I have a list of character vectors and a single character vector. I would like to perform a fuzzy matching in R between each element of the list (a character vector) to each element of a character vector (a character string) and return the maximum similarity score for each combination. Below is a toy example:
a <- c("brown fox", "lazy dog", "white cat", "I don't know", "sunset", "never mind", "excuse me")
b <- c("very late", "do not cross", "sunrise", "long vacation")
c <- c("toy example", "green apple", "tall building", "good rating", "accommodating")
mylist <- list(a,b,c)
charvec <- c("brown dog", "lazy cat", "white dress", "I know that", "excuse me please", "tall person", "new building", "good example", "green with envy", "zebra crossing")

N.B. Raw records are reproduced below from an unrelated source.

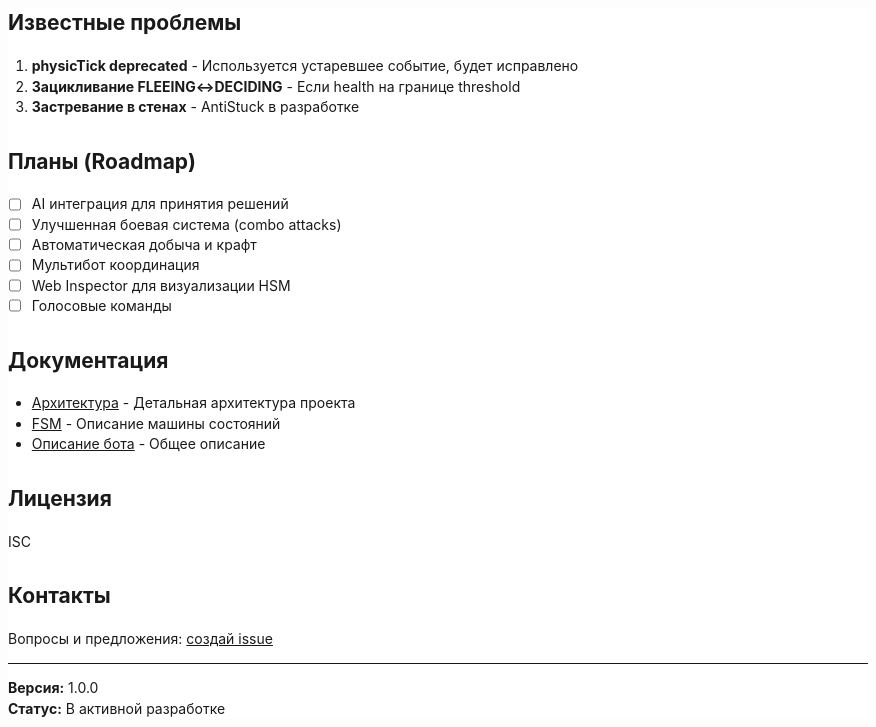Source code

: ## Известные проблемы

1. **physicTick deprecated** - Используется устаревшее событие, будет исправлено
2. **Зацикливание FLEEING↔DECIDING** - Если health на границе threshold
3. **Застревание в стенах** - AntiStuck в разработке

## Планы (Roadmap)

- [ ] AI интеграция для принятия решений
- [ ] Улучшенная боевая система (combo attacks)
- [ ] Автоматическая добыча и крафт
- [ ] Мультибот координация
- [ ] Web Inspector для визуализации HSM
- [ ] Голосовые команды

## Документация

- [Архитектура](./architecture.md) - Детальная архитектура проекта
- [FSM](./architecture_fsm.md) - Описание машины состояний
- [Описание бота](./minecraft_bot.md) - Общее описание

## Лицензия

ISC

## Контакты

Вопросы и предложения: [создай issue](../../../issues)

---

**Версия:** 1.0.0  
**Статус:** В активной разработке
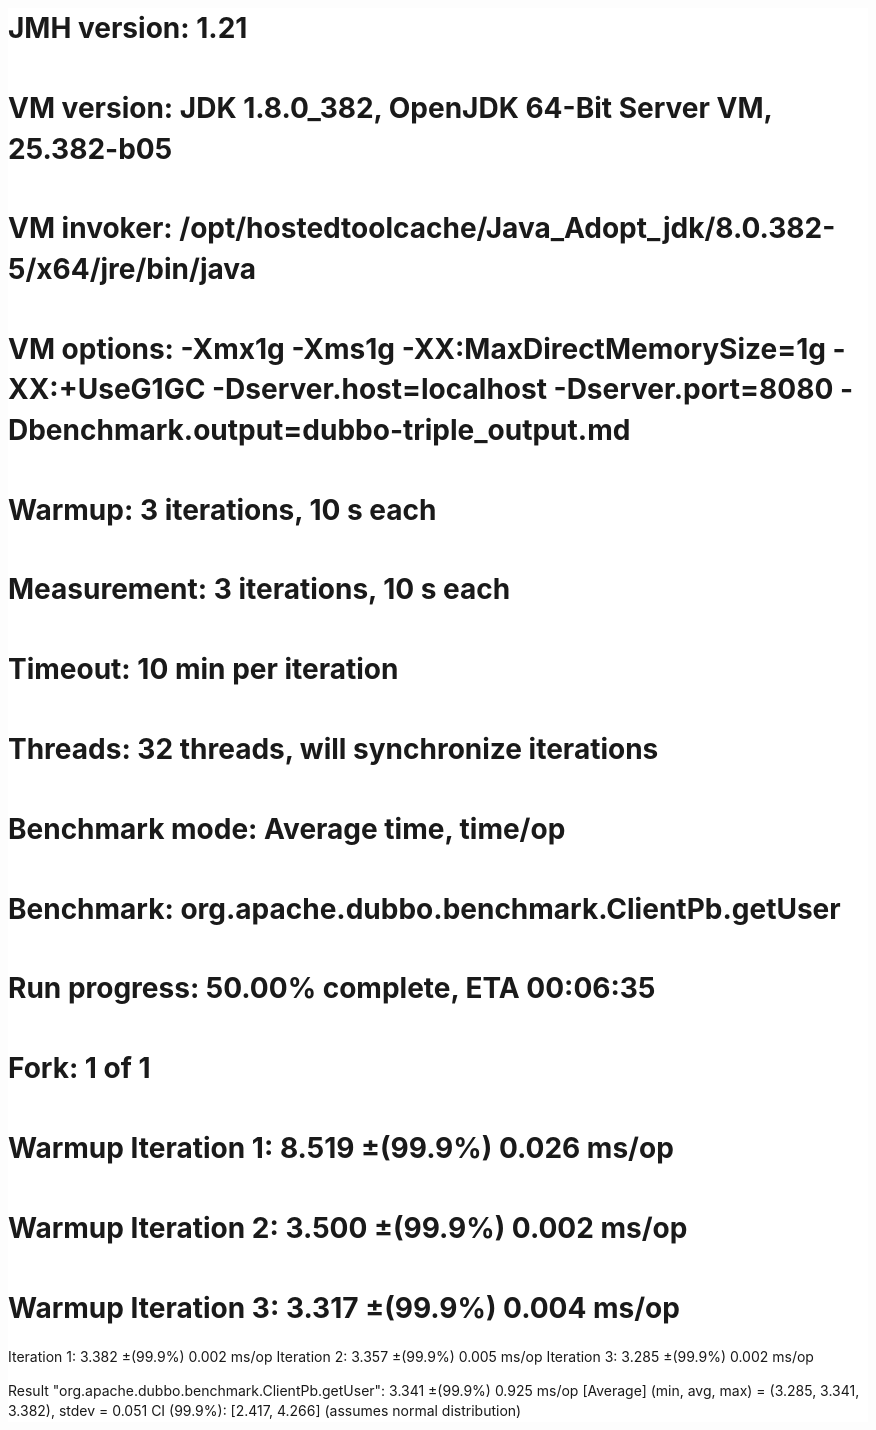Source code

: 
# JMH version: 1.21
# VM version: JDK 1.8.0_382, OpenJDK 64-Bit Server VM, 25.382-b05
# VM invoker: /opt/hostedtoolcache/Java_Adopt_jdk/8.0.382-5/x64/jre/bin/java
# VM options: -Xmx1g -Xms1g -XX:MaxDirectMemorySize=1g -XX:+UseG1GC -Dserver.host=localhost -Dserver.port=8080 -Dbenchmark.output=dubbo-triple_output.md
# Warmup: 3 iterations, 10 s each
# Measurement: 3 iterations, 10 s each
# Timeout: 10 min per iteration
# Threads: 32 threads, will synchronize iterations
# Benchmark mode: Average time, time/op
# Benchmark: org.apache.dubbo.benchmark.ClientPb.getUser

# Run progress: 50.00% complete, ETA 00:06:35
# Fork: 1 of 1
# Warmup Iteration   1: 8.519 ±(99.9%) 0.026 ms/op
# Warmup Iteration   2: 3.500 ±(99.9%) 0.002 ms/op
# Warmup Iteration   3: 3.317 ±(99.9%) 0.004 ms/op
Iteration   1: 3.382 ±(99.9%) 0.002 ms/op
Iteration   2: 3.357 ±(99.9%) 0.005 ms/op
Iteration   3: 3.285 ±(99.9%) 0.002 ms/op


Result "org.apache.dubbo.benchmark.ClientPb.getUser":
  3.341 ±(99.9%) 0.925 ms/op [Average]
  (min, avg, max) = (3.285, 3.341, 3.382), stdev = 0.051
  CI (99.9%): [2.417, 4.266] (assumes normal distribution)

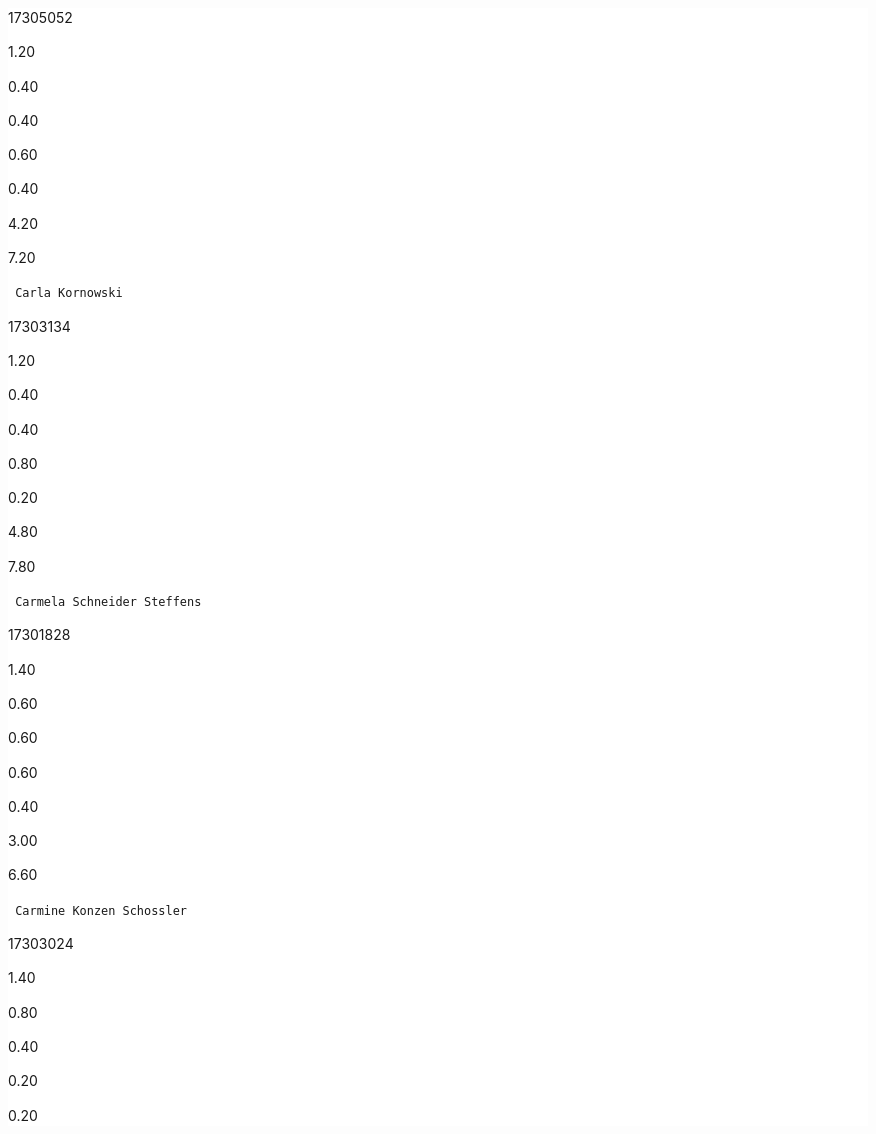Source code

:    17305052

   1.20

   0.40

   0.40

   0.60

   0.40

   4.20

   7.20

     Carla Kornowski 

   17303134

   1.20

   0.40

   0.40

   0.80

   0.20

   4.80

   7.80

     Carmela Schneider Steffens 

   17301828

   1.40

   0.60

   0.60

   0.60

   0.40

   3.00

   6.60

     Carmine Konzen Schossler 

   17303024

   1.40

   0.80

   0.40

   0.20

   0.20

Now, I would like to fuzzy match each element in mylist
with the first string in charvec
and return the maximum similarity score out of the 7 scores. Likewise, I want to obtain the score for each combination of mylist
and charvec
.
My attempt so far:
Convert the strings in charvec to the column names of an empty data frame
df <- setNames(data.frame(matrix(ncol = 10, nrow = 3)), c(charvec))
Calculate the maximum similarity score between each combination using jarowinkler distance from RecordLinkage package (or if there is a better distance measure for matching phrases!!)
for (j in seq_along(mylist)) {
for (i in length(ncol(df))) {
df[[i,j]] <- max(jarowinkler(names(df)[i], mylist[[j]]))
}
}
But unfortunately, I get only 3 scores in the first row with the rest of the values as NA.
Any help on this would be highly appreciated.